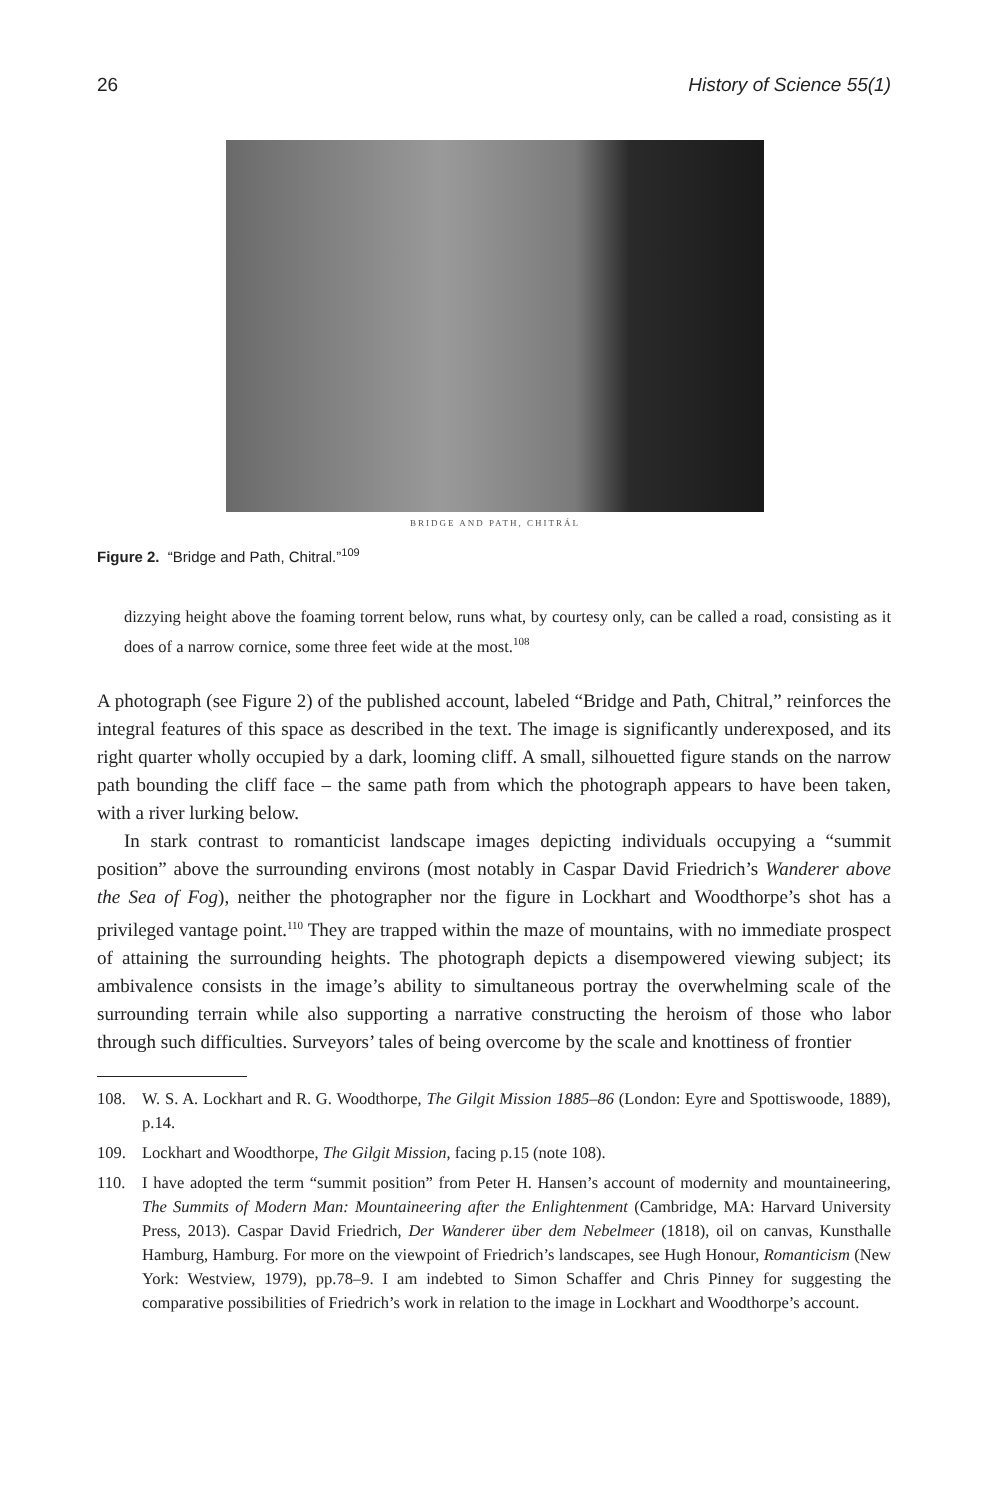26 History of Science 55(1)
BRIDGE AND PATH, CHITRÁL
Figure 2. “Bridge and Path, Chitral.”<sup>109</sup>
dizzying height above the foaming torrent below, runs what, by courtesy only, can be called a road, consisting as it does of a narrow cornice, some three feet wide at the most.<sup>108</sup>
A photograph (see Figure 2) of the published account, labeled “Bridge and Path, Chitral,” reinforces the integral features of this space as described in the text. The image is significantly underexposed, and its right quarter wholly occupied by a dark, looming cliff. A small, silhouetted figure stands on the narrow path bounding the cliff face – the same path from which the photograph appears to have been taken, with a river lurking below.
In stark contrast to romanticist landscape images depicting individuals occupying a “summit position” above the surrounding environs (most notably in Caspar David Friedrich’s Wanderer above the Sea of Fog), neither the photographer nor the figure in Lockhart and Woodthorpe’s shot has a privileged vantage point.<sup>110</sup> They are trapped within the maze of mountains, with no immediate prospect of attaining the surrounding heights. The photograph depicts a disempowered viewing subject; its ambivalence consists in the image’s ability to simultaneous portray the overwhelming scale of the surrounding terrain while also supporting a narrative constructing the heroism of those who labor through such difficulties. Surveyors’ tales of being overcome by the scale and knottiness of frontier
108. W. S. A. Lockhart and R. G. Woodthorpe, The Gilgit Mission 1885–86 (London: Eyre and Spottiswoode, 1889), p.14.
109. Lockhart and Woodthorpe, The Gilgit Mission, facing p.15 (note 108).
110. I have adopted the term “summit position” from Peter H. Hansen’s account of modernity and mountaineering, The Summits of Modern Man: Mountaineering after the Enlightenment (Cambridge, MA: Harvard University Press, 2013). Caspar David Friedrich, Der Wanderer über dem Nebelmeer (1818), oil on canvas, Kunsthalle Hamburg, Hamburg. For more on the viewpoint of Friedrich’s landscapes, see Hugh Honour, Romanticism (New York: Westview, 1979), pp.78–9. I am indebted to Simon Schaffer and Chris Pinney for suggesting the comparative possibilities of Friedrich’s work in relation to the image in Lockhart and Woodthorpe’s account.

■ WHAT THE TASK REQUIRES:
Find the line with "BRIDGE AND PATH, CHITRÁL" in the entries above. Retype it and each line after it, exactly, through the line with "dizzying height above", and stop there.

■ SOLUTION BELOW:
BRIDGE AND PATH, CHITRÁL
Figure 2. “Bridge and Path, Chitral.”<sup>109</sup>
dizzying height above the foaming torrent below, runs what, by courtesy only, can be called a road, consisting as it does of a narrow cornice, some three feet wide at the most.<sup>108</sup>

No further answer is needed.